= 文本節錄 =
********************
2017年會訊

加拿大華人夫婦懇談會

Canadian Chinese Marriage Encounter Association
致全體會員
親愛的會友:
祝願大家新春愉快,主寵日隆!
本會2017 年度會員週年大會已於2018年1 月28 日舉行,當日通過下述決議:
1. 特別決議 - 新《社團法》過渡 (Transition to the new Societies Act)
(a) 指定本會為「會員集資社團」(Member-Funded Society)
(b) 通過本會新章程 (new Bylaws of the Society)
2. 特別決議 - 倘若本會清盤或解散,本會餘下之所有資金及其他財產將捐獻予
天主教溫哥華總教區
3. 理事選舉
現附上週年大會會議紀錄供各會友參閱,本會2017 年度所舉辦的各項活動於該會議紀錄中詳列。
週年大會後,本會已完成新《社團法》過渡程序,本會之新會章 (Constitution) 及章程
(Bylaws) 亦附上供各會友參閱。
在最近的理事會議中,我倆很榮幸當選連任為今屆會長,繼續為各位會友服務。 懇請
各會友給予我倆和所有新理事多多的指導及意見。
本會2018 年度的主要活動和暫定日期如下:
〈一〉 婚姻靈修講座 (Marriage Spiritual Talk)
            (日期待定)
〈二〉 會員聯歡餐晚宴 (Annual Gala)
            (4 月29 日舉行)
〈三〉 會員外遊團 (Members Tour)
           (8 月或9 月舉行,地點待定)
〈四〉 第21 屆粵語週末營 (21st Cantonese ME Weekend)
          (10 月5 至7 日舉行 - 指導神師:李志雄神父 Fr. Joseph Ly)
〈五〉 2018 會員週年大會 (Annual General Meeting)
           (11 月至12 月舉行 - 日期待定)
以上活動詳情容後公佈,舉行日期以本會最後公佈為準。請各會友踴躍參與,並特別請推薦未加入我們大家庭的親友夫婦參加今年的粵語週末營。
再度恭祝全體會友狗年福旺、夫婦恩愛!
********************
= 擷取資料 =
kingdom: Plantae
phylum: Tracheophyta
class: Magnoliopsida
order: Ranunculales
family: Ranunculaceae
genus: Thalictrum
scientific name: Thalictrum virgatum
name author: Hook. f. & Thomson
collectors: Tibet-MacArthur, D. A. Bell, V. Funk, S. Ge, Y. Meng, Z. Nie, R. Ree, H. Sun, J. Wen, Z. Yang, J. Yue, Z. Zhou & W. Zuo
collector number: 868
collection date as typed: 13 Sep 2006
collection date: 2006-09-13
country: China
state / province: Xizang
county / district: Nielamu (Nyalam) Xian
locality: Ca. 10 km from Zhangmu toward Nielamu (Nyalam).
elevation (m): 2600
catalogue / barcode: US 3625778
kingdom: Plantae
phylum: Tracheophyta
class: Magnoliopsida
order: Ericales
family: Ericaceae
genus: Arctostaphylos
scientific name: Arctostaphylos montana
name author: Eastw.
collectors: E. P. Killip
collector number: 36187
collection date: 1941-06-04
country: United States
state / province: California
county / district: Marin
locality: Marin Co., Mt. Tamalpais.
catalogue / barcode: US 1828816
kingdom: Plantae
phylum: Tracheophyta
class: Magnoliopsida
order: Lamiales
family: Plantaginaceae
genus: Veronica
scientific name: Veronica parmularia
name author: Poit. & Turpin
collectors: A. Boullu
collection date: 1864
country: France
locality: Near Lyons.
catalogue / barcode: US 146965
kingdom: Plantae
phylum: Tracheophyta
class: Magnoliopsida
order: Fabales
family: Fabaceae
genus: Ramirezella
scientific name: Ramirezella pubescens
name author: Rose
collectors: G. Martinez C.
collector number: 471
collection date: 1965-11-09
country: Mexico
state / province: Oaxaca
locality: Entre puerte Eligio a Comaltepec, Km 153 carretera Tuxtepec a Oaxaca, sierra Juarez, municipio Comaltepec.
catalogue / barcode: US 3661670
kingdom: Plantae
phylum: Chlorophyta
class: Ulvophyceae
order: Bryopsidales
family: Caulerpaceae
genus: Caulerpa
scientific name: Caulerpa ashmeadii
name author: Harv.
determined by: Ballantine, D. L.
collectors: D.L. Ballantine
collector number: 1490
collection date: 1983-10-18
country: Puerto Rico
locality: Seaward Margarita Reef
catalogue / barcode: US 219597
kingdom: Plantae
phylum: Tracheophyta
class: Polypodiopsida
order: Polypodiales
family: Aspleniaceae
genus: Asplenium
********************
= 學習任務 =
1. 根據這份會訊,本會2017年度會員週年大會在哪一天舉行?
2. 緊接這份會訊的最後一句續寫下去。

= 參考答案 =
1. 2018年1月28日。

2.
會長 Dominic / Margaret 李崇仁 / 余潔清 敬上
2018 年2 月21 日
 
2 0 1 8 理 事 會 成 員 Board of Directors
會長President : 李崇仁 / 余潔清 Dominic Lee / Margaret Yu
(兼任培育理事) Tel. No.: 778-863-8129
(also as Education Director) Email: dominicmargaret@gmail.com
副會長 Vice President : 葉偉忠 /梁麗英 Jose Ip / Yvonne Leung
秘 書 Secretary : 羅顯雄 /林慧媛 Albert Law / Maria Lam
司 庫 Treasurer : 朱國榮 /袁美媚 Mike Chu / Mei Mei Yuen
會員聯絡 Membership : 黃慶培 / 李品清 James Wong / Grace Lee
會務推廣 Promotion : 何志成 / 羅瑞華 Joseph Ho / Alice Law
活動策劃 Activities : 曾繼群/李靜誼 Raymond Tsang / Ellen Lee
 
Minutes of CCMEA 2018-01 Annual General Meeting
Date: January 28, 2018
Place: St. Francis Xavier Church, 438 Great Northern Way, Vancouver
Time: 5:00 pm
Present: Dominic/Margaret Lee, Albert/Maria Law, Jose/Yvonne Yip, James/Grace
Wong, Mike Chu, Stanley Wong, Kan/Carman Lei, Joseph/Alice Ho,
Kwang/Catherine Yang, Frankie Lee, Peter/Goretti Wong, Raymond/Ellen
Tsang, Dominic/Carmen Lam, Kam Hung/ Shirley Law, Anthony/Susanna
Kwok, Peggy Fok, Sara Leung, Eric/Mariam Tsoi, Frank/Irene Pan,
Frankie/Caterina Kwan, Tony/Kammy Leung, Albert Yip
1. Opening of the Meeting
President Dominic presided as the Chairman of the Meeting. He welcomed all attending members to the Meeting. He explained that this was the 2017 AGM which should have been held by the end of 2017. As a number of Board members were then fully engaged by other business, the Association had applied to the Corporate Registry and subsequently obtained the approval for extension of time for holding the AGM. Dominic further thanked all Board members and volunteers for their efforts in the past year.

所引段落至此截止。